Fandorine était accoutumé aux lubies de son assistant, aussi s’abstint-il de protester. Si Massa voulait rester là, à son aise. Du point de vue du Japonais, un vassal était tenu de conduire son seigneur jusqu’au lieu de la sublime solennité, mais se devait quant à lui de rester à l’extérieur. Ce n’était point là une manière de s’humilier, mais tout au contraire une pure manifestation de fierté et d’arrogance.
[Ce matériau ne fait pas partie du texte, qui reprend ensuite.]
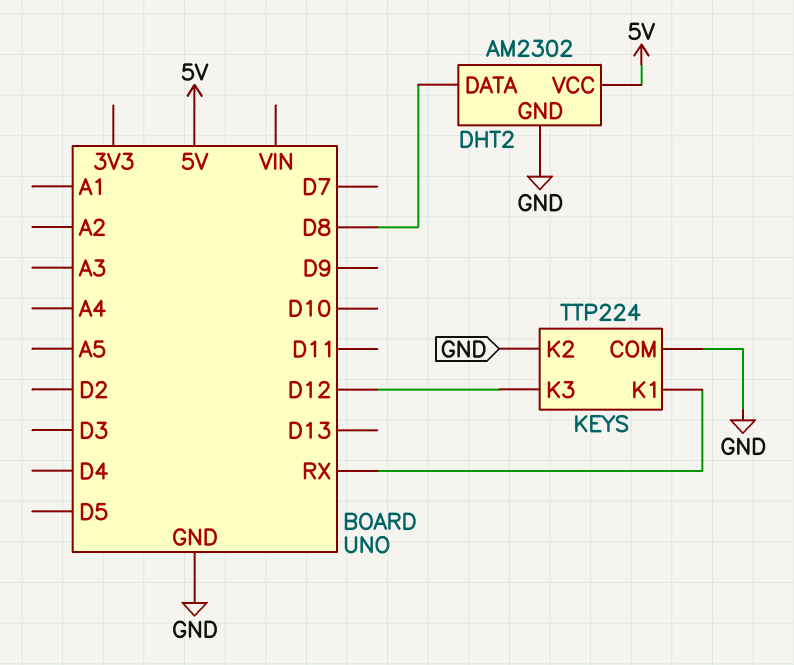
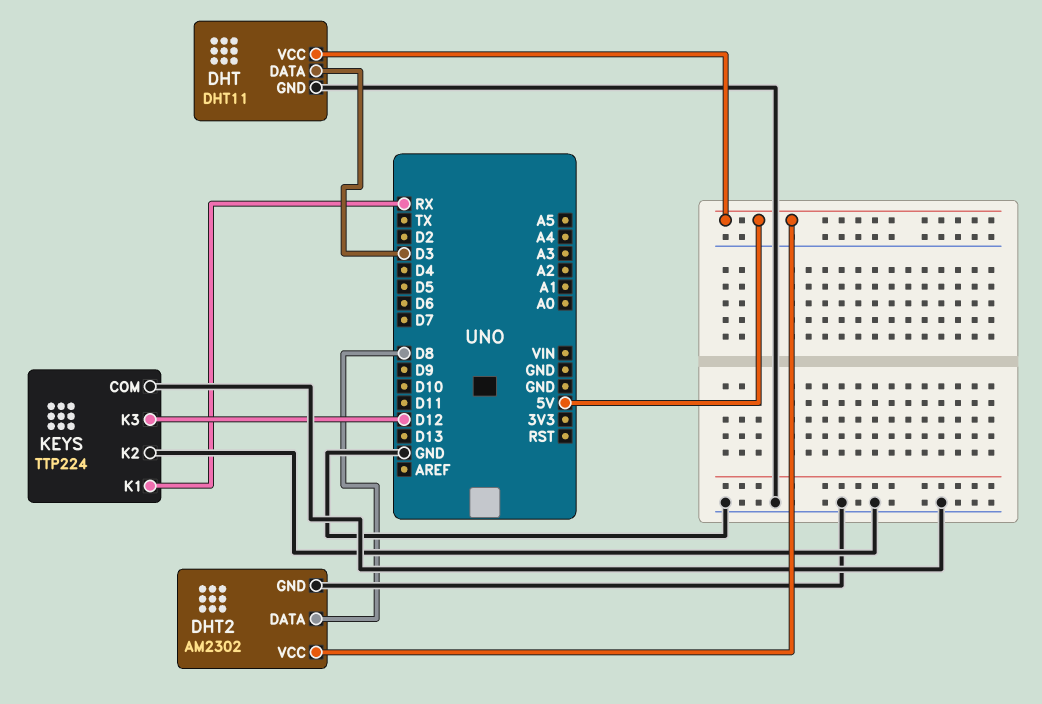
DHT: none -> DHT11
DHT pin DATA: none -> D3
DHT pin GND: none -> GND
DHT pin VCC: none -> 5V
Il n’était pas de serviteurs plus insolents ni plus conscients de leur valeur que les Japonais et les Anglais. Pour eux, tout être humain devait s’enorgueillir de la position qu’il occupait. Un butler britannique avait un jour avoué à Eraste Pétrovitch qu’en aucun cas il n’eût échangé son destin pour celui de son lord. Au Japon, nombre de samouraïs eussent sans doute déclaré la même chose.

— Attention, montre-toi poli avec les c-coupe-jarrets du coin, car je te connais…, dit Fandorine en le menaçant du doigt. Et pas touche aux servantes. Ici c’est l’Orient, on ne plaisante pas avec ça.

Prenant un air digne, Massa lui tourna le dos.

Après un dernier virage, le chemin débouchait sur un berceau de roses odorantes.

Eraste Pétrovitch s’avança d’un pas, et s’arrêta net. Devant lui béait un gouffre d’où s’échappaient des notes de musique, des rires, des éclats de voix, un murmure de ruisseau.

Un étroit sentier bordé d’un garde-fou suivait le périmètre intérieur de la haie de thuyas, tandis que toute la partie centrale était excavée jusqu’à trente ou quarante mètres de profondeur. Le palier supérieur d’un escalier offrait une vue fantasmagorique : au milieu d’un grand bassin de la taille de cinq ou six courts de tennis jaillissait une fontaine éclairée par-dessous, autour de laquelle flottaient quelques barques d’une blancheur immaculée, pareilles à des cygnes. Les bords de la pièce d’eau se noyaient dans une ombre dense, où d’innombrables invités allaient et venaient par petits groupes, ou se tenaient immobiles. Simon avait raison : bien qu’il eût fait le tour du monde, Fandorine n’avait jamais vu un moyen aussi radical de combattre la canicule. Il était impossible d’imaginer, même de manière approximative, la fortune que ce caprice avait dû coûter au maître des lieux.

Un ascenseur aux allures de bonbonnière dorée permettait également d’accéder au jardin, mais une queue s’était formée devant la cabine, composée d’artistes de cinéma, aussi Eraste Pétrovitch préféra-t-il emprunter l’escalier.